I am still biased against dead, dry academic “scholarly” writing. As a writer and reader, I enjoy and value creative, freer writing much more than “academic” writing. But I have come to believe that writers don’t have to exile their creative and authentic selves from academic writing. In fact, it seems to me the most beautiful writing (in any genre or field) is lead by the human writing it, no matter the audience, subject, or genre.
I do tend to prefer “academic” writing, or any writing, when it is clear and un-jargoned. This does not mean it has to be overly simple.
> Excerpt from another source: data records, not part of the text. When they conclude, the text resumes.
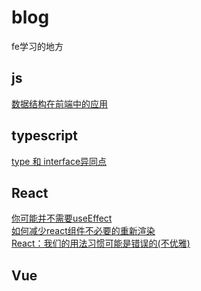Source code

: # blog
fe学习的地方

## js

[数据结构在前端中的应用](https://github.com/zbncs/blog/blob/main/JavaScript/%E6%95%B0%E6%8D%AE%E7%BB%93%E6%9E%84%E5%9C%A8%E5%89%8D%E7%AB%AF%E4%B8%AD%E7%9A%84%E5%BA%94%E7%94%A8.md)  

## typescript

[type 和 interface异同点](https://github.com/zbncs/blog/blob/main/TypeScript/%E4%B8%80%E9%81%93%E5%B8%B8%E8%A7%81%E7%9A%84Typescript%E9%9D%A2%E8%AF%95%E9%A2%98.md)  


## React

[你可能并不需要useEffect](https://github.com/zbncs/blog/blob/main/React/%E4%BD%A0%E5%8F%AF%E8%83%BD%E5%B9%B6%E4%B8%8D%E9%9C%80%E8%A6%81useEffect.md)  
[如何减少react组件不必要的重新渲染](https://github.com/zbncs/blog/blob/main/React/%E5%A6%82%E4%BD%95%E5%87%8F%E5%B0%91react%E7%BB%84%E4%BB%B6%E4%B8%8D%E5%BF%85%E8%A6%81%E7%9A%84%E9%87%8D%E6%96%B0%E6%B8%B2%E6%9F%93.md)  
[React：我们的用法习惯可能是错误的(不优雅)](https://github.com/zbncs/blog/blob/main/React/React%EF%BC%9A%E6%88%91%E4%BB%AC%E7%9A%84%E7%94%A8%E6%B3%95%E4%B9%A0%E6%83%AF%E5%8F%AF%E8%83%BD%E6%98%AF%E9%94%99%E8%AF%AF%E7%9A%84(%E4%B8%8D%E4%BC%98%E9%9B%85).md)

## Vue







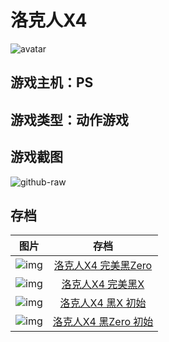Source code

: # 洛克人X4
![avatar](http://img.xiaoji001.com//files/5003763/6c73b15593f4129fcc271fb38689313c.png)

## 游戏主机：PS
## 游戏类型：动作游戏

## 游戏截图

![github-raw](https://raw.githubusercontent.com/CoderTonyChan/games-images-backup/master/PS/洛克人X4/5003763_20181218233021.png)


## 存档
|图片|存档
|:--:|:--:|
|![img](https://raw.githubusercontent.com/CoderTonyChan/games-repo/master/Android/PS/洛克人X4/洛克人X4%20完美黑Zero-SLPS_009.02.002.png)|[洛克人X4 完美黑Zero](https://raw.githubusercontent.com/CoderTonyChan/games-repo/master/Android/PS/洛克人X4/洛克人X4%20完美黑Zero-SLPS_009.02.002)|
|![img](https://raw.githubusercontent.com/CoderTonyChan/games-repo/master/Android/PS/洛克人X4/洛克人X4%20完美黑X-SLPS_009.02.001.png)|[洛克人X4 完美黑X](https://raw.githubusercontent.com/CoderTonyChan/games-repo/master/Android/PS/洛克人X4/洛克人X4%20完美黑X-SLPS_009.02.001)|
|![img](https://raw.githubusercontent.com/CoderTonyChan/games-repo/master/Android/PS/洛克人X4/洛克人X4%20黑X%20初始-SLPS_009.02.005.png)|[洛克人X4 黑X 初始](https://raw.githubusercontent.com/CoderTonyChan/games-repo/master/Android/PS/洛克人X4/洛克人X4%20黑X%20初始-SLPS_009.02.005)|
|![img](https://raw.githubusercontent.com/CoderTonyChan/games-repo/master/Android/PS/洛克人X4/洛克人X4%20黑Zero%20初始-SLPS_009.02.002.png)|[洛克人X4 黑Zero 初始](https://raw.githubusercontent.com/CoderTonyChan/games-repo/master/Android/PS/洛克人X4/洛克人X4%20黑Zero%20初始-SLPS_009.02.002)|


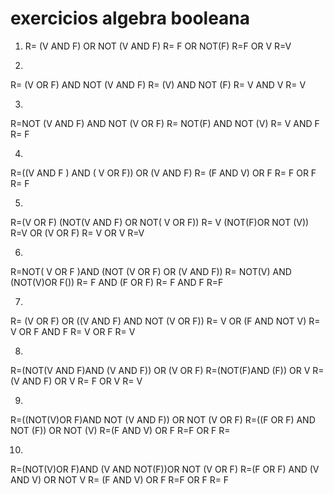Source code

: # exercicios algebra booleana

1. R= (V AND F) OR NOT (V AND F)
R= F OR NOT(F)
R=F OR V
R=V

2.
R= (V OR F) AND NOT (V AND F)
R= (V) AND NOT (F)
R= V AND V
R= V

3.
R=NOT (V AND F) AND NOT (V OR F)
R= NOT(F) AND NOT (V)
R= V AND F
R=  F

4.
R=((V AND F ) AND ( V OR F)) OR (V AND F)
R= (F AND V) OR F
R= F OR F
R= F

5.
R=(V OR F) (NOT(V AND F) OR NOT( V OR F))
R= V (NOT(F)OR NOT (V))
R=V OR (V OR F)
R= V OR V
R=V

6.
R=NOT( V OR F )AND (NOT (V OR F) OR (V AND F))
R= NOT(V) AND (NOT(V)OR F())
R= F AND (F OR F)
R= F AND F
R=F

7.
R= (V OR F) OR ((V AND F) AND NOT (V OR F))
R= V OR (F AND NOT V)
R= V OR F AND F
R= V OR F
R= V

8.
R=(NOT(V AND F)AND (V AND F)) OR (V OR F)
R=(NOT(F)AND (F)) OR V
R=(V AND F) OR V
R= F OR V
R= V 

9.
R=((NOT(V)OR F)AND NOT (V AND F)) OR NOT (V OR F)
R=((F OR F) AND NOT (F)) OR NOT (V)
R=(F AND V) OR F
R=F OR F
R=

10.
R=(NOT(V)OR F)AND (V AND NOT(F))OR NOT (V OR F)
R=(F OR F) AND (V AND V) OR NOT V
R= (F AND V) OR F
R=F OR F
R= F

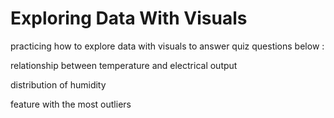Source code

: # Exploring Data With Visuals

practicing how to explore data with visuals to answer quiz questions below :

relationship between temperature and electrical output

distribution of humidity

feature with the most outliers
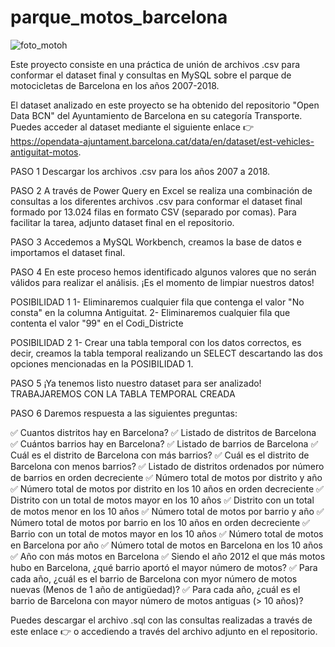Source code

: # parque_motos_barcelona

![foto_motoh](motohBarcelona.jpg)

Este proyecto consiste en una práctica de unión de archivos .csv para conformar el dataset final y consultas en MySQL sobre el parque de motocicletas de Barcelona en los años 2007-2018.

El dataset analizado en este proyecto se ha obtenido del repositorio "Open Data BCN" del Ayuntamiento de Barcelona en su categoría Transporte.
Puedes acceder al dataset mediante el siguiente enlace 👉​ https://opendata-ajuntament.barcelona.cat/data/en/dataset/est-vehicles-antiguitat-motos.

PASO 1
Descargar los archivos .csv para los años 2007 a 2018.

PASO 2
A través de Power Query en Excel se realiza una combinación de consultas a los diferentes archivos .csv para conformar el dataset final formado por 13.024 filas en formato CSV (separado por comas).
Para facilitar la tarea, adjunto dataset final en el repositorio.

PASO 3
Accedemos a MySQL Workbench, creamos la base de datos e importamos el dataset final.

PASO 4
En este proceso hemos identificado algunos valores que no serán válidos para realizar el análisis. ¡Es el momento de limpiar nuestros datos!

POSIBILIDAD 1
1- Eliminaremos cualquier fila que contenga el valor "No consta" en la columna Antiguitat.
2- Eliminaremos cualquier fila que contenta el valor "99" en el Codi_Districte

POSIBILIDAD 2
1- Crear una tabla temporal con los datos correctos, es decir, creamos la tabla temporal realizando un SELECT descartando las dos opciones mencionadas en la POSIBILIDAD 1.

PASO 5
¡Ya tenemos listo nuestro dataset para ser analizado! 
TRABAJAREMOS CON LA TABLA TEMPORAL CREADA

PASO 6
Daremos respuesta a las siguientes preguntas:

✅​ Cuantos distritos hay en Barcelona?
✅​ Listado de distritos de Barcelona
✅​ Cuántos barrios hay en Barcelona?
✅​ Listado de barrios de Barcelona
✅​ Cuál es el distrito de Barcelona con más barrios?
✅​ Cuál es el distrito de Barcelona con menos barrios?
✅​ Listado de distritos ordenados por número de barrios en orden decreciente
✅​ Número total de motos por distrito y año
✅​ Número total de motos por distrito en los 10 años en orden decreciente
✅​ Distrito con un total de motos mayor en los 10 años
✅​ Distrito con un total de motos menor en los 10 años
✅​ Número total de motos por barrio y año
✅​ Número total de motos por barrio en los 10 años en orden decreciente
✅​ Barrio con un total de motos mayor en los 10 años
✅​ Número total de motos en Barcelona por año
✅​ Número total de motos en Barcelona en los 10 años
✅​ Año con más motos en Barcelona
✅​ Siendo el año 2012 el que más motos hubo en Barcelona, ¿qué barrio aportó el mayor número de motos?
✅​ Para cada año, ¿cuál es el barrio de Barcelona con myor número de motos nuevas (Menos de 1 año de antigüedad)?
✅​ Para cada año, ¿cuál es el barrio de Barcelona con mayor número de motos antiguas (> 10 años)?

Puedes descargar el archivo .sql con las consultas realizadas a través de este enlace 👉 o accediendo a través del archivo adjunto en el repositorio.
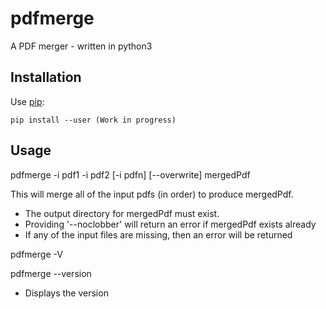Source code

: # pdfmerge
A PDF merger - written in python3

## Installation

Use [pip](https://pip.pypa.io/en/stable/):

`pip install --user (Work in progress)`

## Usage

pdfmerge -i pdf1 -i pdf2 [-i pdfn] [--overwrite] mergedPdf

This will merge all of the input pdfs (in order) to produce mergedPdf.

- The output directory for mergedPdf must exist.
- Providing '--noclobber' will return an error  if mergedPdf exists already
- If any of the input files are missing, then an error will be returned

pdfmerge -V

pdfmerge --version

- Displays the version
But I prefer writing that includes rather than excludes me, writing that doesn’t require me to know a secret set of words. Or if it does, writing that gives me enough context and friendly help to lead me inside the story of the prose.
All writing comes down to practice. Writers practice observing and thinking, practice translating thoughts and observations into words, practice editing, strengthen sentences and rebuild structures: no matter what you’re writing, these are some common elements. I want to believe that the creative practice can inform and sustain the practice of academic writing. If reading and writing is a car, yes, some parts of myself need to sit in the front and drive when I’m doing some types of reading and writing, but I want to bring the other parts of myself along for the ride.
I love sentences when they are “good.” To me, a “good” sentence usually has something to do with ECONOMY and GRACE. I love it when I begin reading something and realize that I’m in the hands of a good storyteller. When that happens, something inside my soul exhales and I relax and ease into the story, no matter what story it is…
It seems to me that, particularly with graduate level work, we should write on things about which we are passionate. Things that interest us in a deep way, keep us awake at night. Something we need to know more about. Otherwise, why bother? Academic writing might not be comfortable, but it might as well be enjoyable, ideally for the reader as well as the writer.